BMO lifts NextEra Energy stock target to $84, keeps Outperform

Published 23/01/2025, 18:34
BMO lifts NextEra Energy stock target to $84, keeps Outperform

On Thursday, BMO Capital Markets maintained its positive stance on NextEra Energy (NYSE:NEE) by increasing the stock's price target to $84.00, up from the previous $82.00. The firm continues to recommend an Outperform rating for the energy company's shares. According to InvestingPro data, analyst targets for NEE range from $58.00 to $102.80, with the current stock price near $69.17 suggesting potential upside. The company's current market capitalization stands at $142.2 billion.

The adjustment in the price target follows BMO Capital's routine quarterly review. Analysts at the firm have revised their fourth-quarter 2024 earnings estimate for NextEra Energy to $0.54 per share, a slight increase from the $0.52 per share anticipated for the fourth quarter of 2023. This revision is attributed mainly to the robust performance expected from new investments made by NextEra Energy Resources (NEER), a subsidiary of NextEra Energy. The company has demonstrated strong financial health, with InvestingPro highlighting its 29-year streak of dividend increases and maintaining payments for 54 consecutive years.
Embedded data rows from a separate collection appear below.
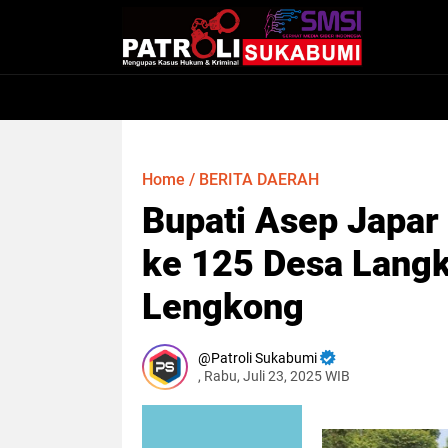
Home
/
BERITA DAERAH
Bupati Asep Japa
ke 125 Desa Lang
Lengkong
Patroli Sukabumi
, Rabu, Juli 23, 2025 WIB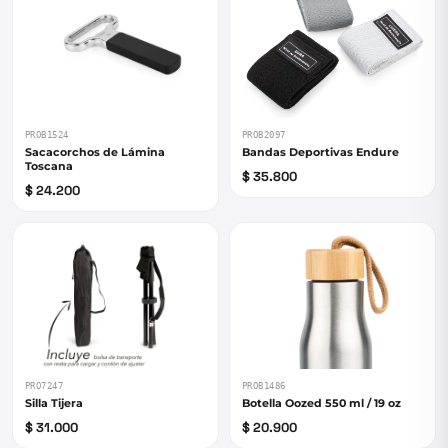
PROB1524
PROB2097
Sacacorchos de Lámina
Bandas Deportivas Endure
Toscana
$ 35.800
$ 24.200
PRO7247
PROB1486
Silla Tijera
Botella Oozed 550 ml / 19 oz
$ 31.000
$ 20.900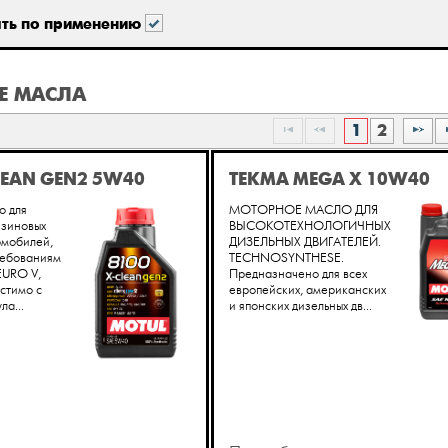
ать по применению
Е МАСЛА
1
2
LEAN GEN2 5W40
TEKMA MEGA X 10W40
о для
МОТОРНОЕ МАСЛО ДЛЯ
нзиновых
ВЫСОКОТЕХНОЛОГИЧНЫХ
омобилей,
ДИЗЕЛЬНЫХ ДВИГАТЕЛЕЙ.
ебованиям
TECHNOSYNTHESE.
EURO V,
Предназначено для всех
стимо с
европейских, американских
ла...
и японских дизельных дв...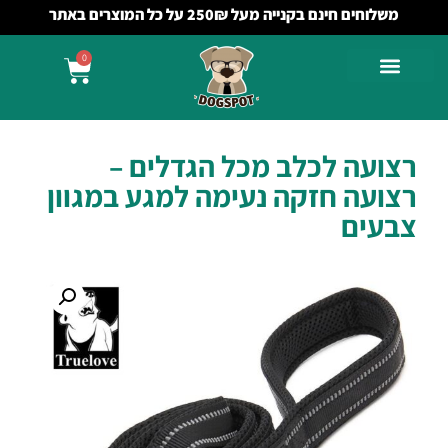
משלוחים חינם בקנייה מעל 250₪ על כל המוצרים באתר
0
רצועה לכלב מכל הגדלים –
רצועה חזקה נעימה למגע במגוון
צבעים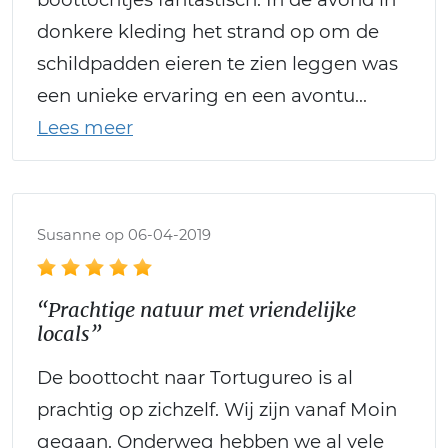
donkere kleding het strand op om de
schildpadden eieren te zien leggen was
een unieke ervaring en een avontu
Susanne op 06-04-2019
“Prachtige natuur met vriendelijke
locals”
De boottocht naar Tortugureo is al
prachtig op zichzelf. Wij zijn vanaf Moin
gegaan. Onderweg hebben we al vele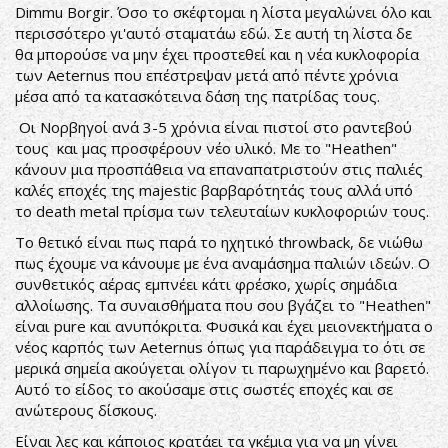
Dimmu Borgir. Όσο το σκέφτομαι η λίστα μεγαλώνει όλο και
περισσότερο γι'αυτό σταματάω εδώ. Σε αυτή τη λίστα δε
θα μπορούσε να μην έχει προστεθεί και η νέα κυκλοφορία
των Aeternus που επέστρεψαν μετά από πέντε χρόνια
μέσα από τα κατασκότεινα δάση της πατρίδας τους.
Οι Νορβηγοί ανά 3-5 χρόνια είναι πιστοί στο ραντεβού
τους και μας προσφέρουν νέο υλικό. Με το "Heathen"
κάνουν μια προσπάθεια να επαναπατριστούν στις παλιές
καλές εποχές της majestic βαρβαρότητάς τους αλλά υπό
το death metal πρίσμα των τελευταίων κυκλοφοριών τους.
Το θετικό είναι πως παρά το ηχητικό throwback, δε νιώθω
πως έχουμε να κάνουμε με ένα αναμάσημα παλιών ιδεών. Ο
συνθετικός αέρας εμπνέει κάτι φρέσκο, χωρίς σημάδια
αλλοίωσης. Τα συναισθήματα που σου βγάζει το "Heathen"
είναι pure και ανυπόκριτα. Φυσικά και έχει μειονεκτήματα ο
νέος καρπός των Aeternus όπως για παράδειγμα το ότι σε
μερικά σημεία ακούγεται ολίγον τι παρωχημένο και βαρετό.
Αυτό το είδος το ακούσαμε στις σωστές εποχές και σε
ανώτερους δίσκους.
Είναι λες και κάποιος κρατάει τα γκέμια για να μη γίνει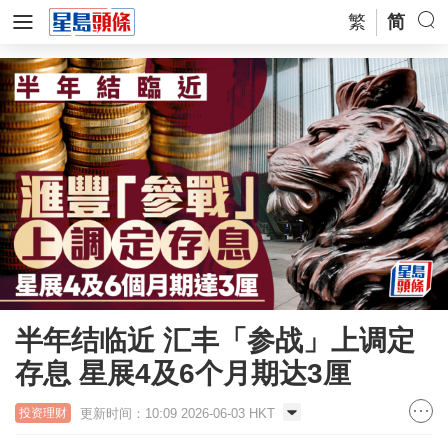
繁
简
半年结临近 汇丰「参战」上调定
存息 星展4及6个月期达3厘
更新时间：10:09 2026-06-03 HKT
投资理财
The Outperform rating is reaffirmed by BMO Capital, indicating the analysts' expectation that NextEra Energy's stock will perform better than the overall market in the near term. The firm's confidence in the company is reflected in their updated mark-to-market (M-T-M) sum-of-the-parts (SOTP) valuation, which supports the raised target price.

NextEra Energy, known for its significant investments in renewable energy and infrastructure, is anticipated to continue benefiting from these strategic investments. The company's focus on expanding its renewable energy portfolio aligns with a broader industry trend toward sustainable and clean energy solutions. With an EBITDA of $14.58 billion and a solid gross profit margin of 62.1%, NextEra Energy demonstrates strong operational efficiency. InvestingPro subscribers can access detailed financial analysis and additional insights through comprehensive Pro Research Reports, available for over 1,400 US stocks including NEE.

The updated price target and sustained Outperform rating signal BMO Capital's belief in the ongoing growth potential of NextEra Energy. Investors will be watching closely to see if the company's performance aligns with these expectations in the forthcoming quarters.

In other recent news, NextEra Energy has experienced several significant developments. Jefferies analyst Julien Dumoulin-Smith adjusted the price target for NextEra Energy shares, bringing it down from $81.00 to $77.00 while maintaining a Hold rating. The company has also successfully completed a sale of equity units totaling $1.5 billion, led by J.P. Morgan Securities LLC, Mizuho (NYSE:MFG) Securities USA LLC, and Goldman Sachs & Co. LLC.

NextEra Energy has planned a base rate proceeding for early 2025, following the expiration of the current base rate settlement agreement established in 2022. This development is part of the company's forward-looking statements, subject to various risks and uncertainties. The company's quarterly originations are anticipated to be around 3 gigawatts, with a current yield of 2.91%.

The company's future outlook is said to be highly reliant on renewable energy policies and the outcome of the Florida rate case. Moreover, the company's ability to recover costs and achieve a reasonable return on invested capital through regulatory mechanisms is subject to political, regulatory, operational, and economic considerations.

The Biden administration's decision to ease tax-credit rules for hydrogen production has led to increased shares for Constellation Energy (NASDAQ:CEG) and other nuclear power-focused companies, a development expected to benefit these companies in the long term, according to analysts at Evercore ISI. These are the latest events in a series of recent developments for NextEra Energy.